Existing answers say "because the C language spec says it's a list separator, and not an operator".
However, your question is asking "how does the compiler know...", and that's altogether different: It's really no different from how the compiler knows that the comma in printf("Hello, world\n"); isn't a comma operator: The compiler 'knows' because of the context where the comma appears - basically, what's gone before.
The C 'language' can be described in Backus-Naur Form (BNF) - essentially, a set of rules that the compiler's parser uses to scan your input file. The BNF for C will distinguish between these different possible occurences of commas in the language.
There are lots of good resources on how compilers work, and how to write one.
The draft C99 standard says:
As indicated by the syntax, the comma operator (as described in this subclause) cannot
appear in contexts where a comma is used to separate items in a list (such as arguments to functions or lists of initializers). On the other hand, it can be used within a parenthesized expression or within the second expression of a conditional operator in such contexts. In the function call f(a, (t=3, t+2), c) the function has three arguments, the second of which has the value 5.

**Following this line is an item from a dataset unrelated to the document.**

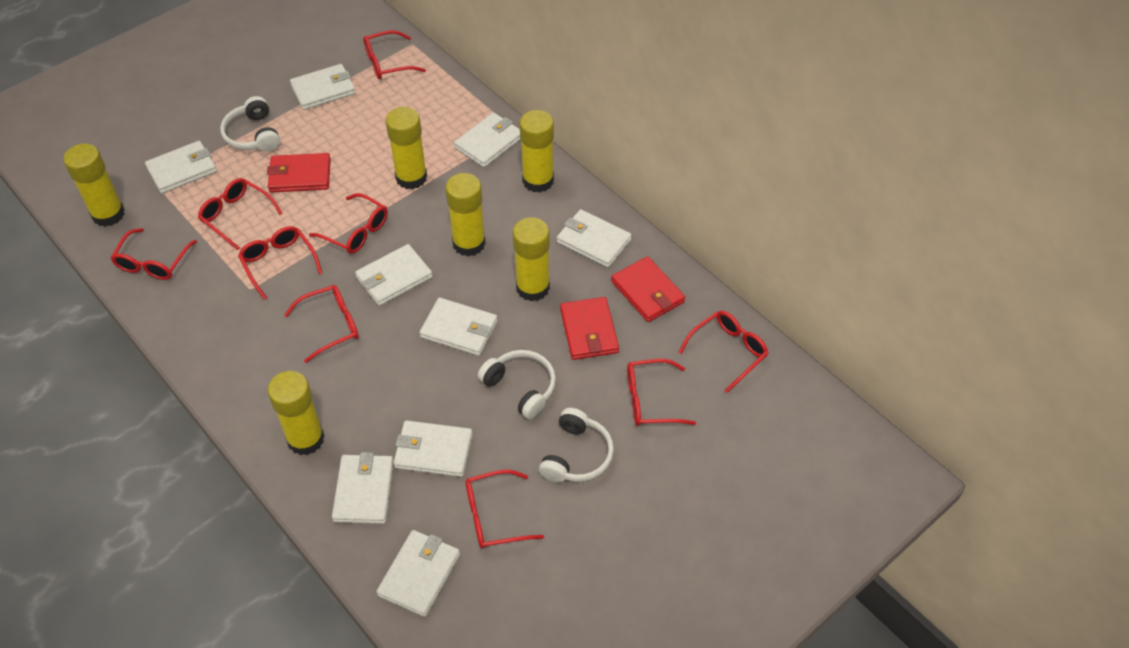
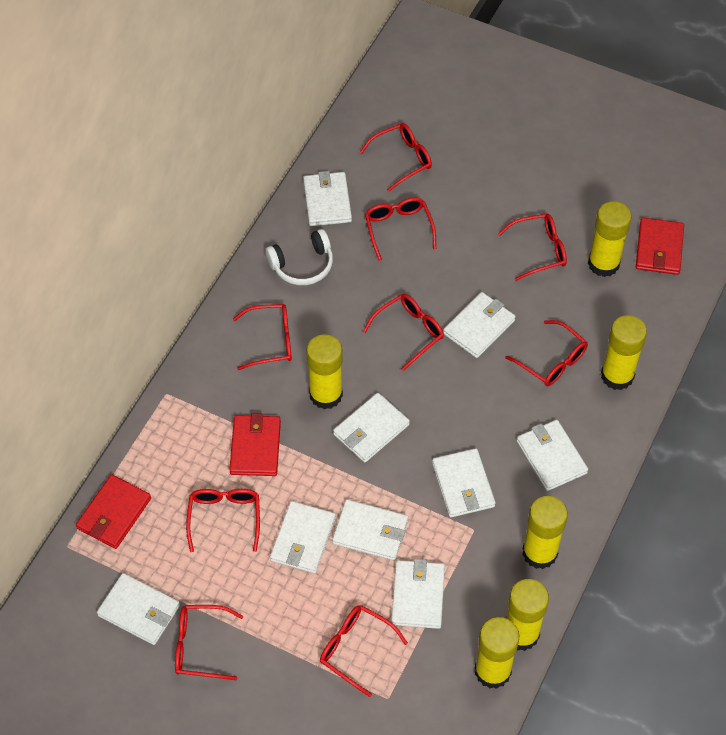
white headphones: 3 -> 1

In other words, "because".
There are multiple facets to this question. One par is that the definition says so. Well, how does the compiler know what context this comma is in? That's the parser's job. For C in particular, the language can be parsed by an LR(1) parser (http://en.wikipedia.org/wiki/Canonical_LR_parser).
The way this works is that the parser generates a bunch of tables that make up the possible states of the parser. Only a certain set of symbols are valid in certain states, and the symbols may have different meaning in different states. The parser knows that it is parsing a function because of the preceding symbols. Thus, it knows the possible states do not include the comma operator.
I am being very general here, but you can read all about the details in the Wiki.